The National Milk Producers Federation (NMPF) and the U.S. Dairy Export Council (USDEC) are members of FFT and play an active role in helping the organization carry out its mission of informing the public about the benefits of free trade and supporting the pursuit of beneficial trade agreements that expand export opportunities for American farms.

During today’s event, Doug Chapin, dairy producer and Chairman of the Michigan Milk Producers Association, highlighted the importance of exports for his family’s farm and the thousands of workers throughout the dairy supply chain. To support those American jobs, he urged a more aggressive pursuit of trade policies that can expand market access for U.S. dairy exports by removing tariff and non-tariff barriers that make it harder to compete around the world.

In his remarks, Chapin said that American exporters are facing an increasingly uneven playing field as the European Union and New Zealand continue to ink new trade deals with key markets while the United States falls behind.

“Aside from the USMCA update to NAFTA, the last new U.S. free trade agreements went into effect nearly a decade ago with negotiations having taken place even earlier than that,” Chapin said. “We seem to either be evaluating or at times negotiating deals, but not implementing new comprehensive trade agreements that eliminate tariffs on our exports.”

Chapin comes from a farming family that has operated a dairy in Remus, Michigan, for over a century. He manages Chapin Family Farms LLC along with his wife, Cheri, and son, Sam. In his comments, Chapin noted that his farm directly employs 14 workers, supporting the local economy as dairy farms do across the United States.

“We appreciate the opportunity this Farmers for Free Trade townhall has provided to highlight the need for expanded market access for American-made dairy products, and we thank Doug for being willing to share how Washington does impact dairy farmers throughout the country,” said NMPF president and CEO Jim Mulhern. “We believe greater access to other key dairy markets where the U.S. is facing the challenge of competing at a disadvantage, particularly in Asia, will mean continued opportunity and growth for America’s dairy farmers like Chapin Family Farms.”
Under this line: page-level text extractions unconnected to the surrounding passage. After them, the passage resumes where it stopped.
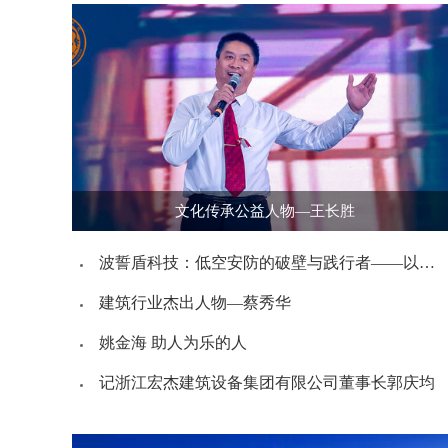
文化传承公益人物—王长胜
波誓盾科技：低空安防的破壁与践行者——以创新重定义立体安防边界
建筑行业杰出人物—蔡秀华
姚金海 助人为乐的人
记浙江宏杰建筑设备集团有限公司董事长郭庆均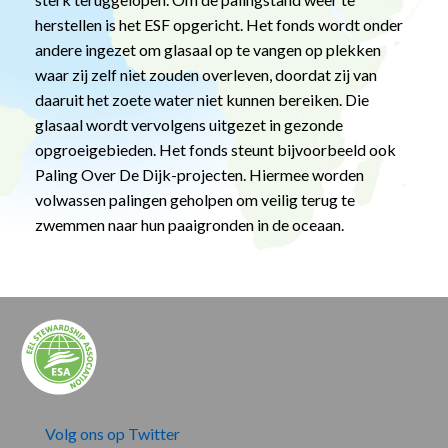
herstellen is het ESF opgericht. Het fonds wordt onder
andere ingezet om glasaal op te vangen op plekken
waar zij zelf niet zouden overleven, doordat zij van
daaruit het zoete water niet kunnen bereiken. Die
glasaal wordt vervolgens uitgezet in gezonde
opgroeigebieden. Het fonds steunt bijvoorbeeld ook
Paling Over De Dijk-projecten. Hiermee worden
volwassen palingen geholpen om veilig terug te
zwemmen naar hun paaigronden in de oceaan.
Volg ons op Twitter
“The U.S. Dairy Export Council supports Doug’s comments today on the need for the administration to pursue new trade agreements that benefit the dairy producers and processors in Michigan and elsewhere in America,” said USDEC president and CEO Krysta Harden. “U.S. dairy exporters are able to compete on quality and price anywhere in the world – so long as there is a level playing field. Unfortunately, that playing field continues to tilt in our competitors’ favor as the tariff gap between the United States and our trade competitors only widens. We thank Doug for highlighting this trade situation and the ripple effects it has throughout the supply chain. We urge the administration to take more aggressive steps to grow agricultural market access opportunities.”

Chapin is a participant in NMPF and USDEC’s inaugural class of Dairy Trade Envoys, a select group of dairy producers and processing staff focused on educating elected officials and media about dairy trade policy priorities.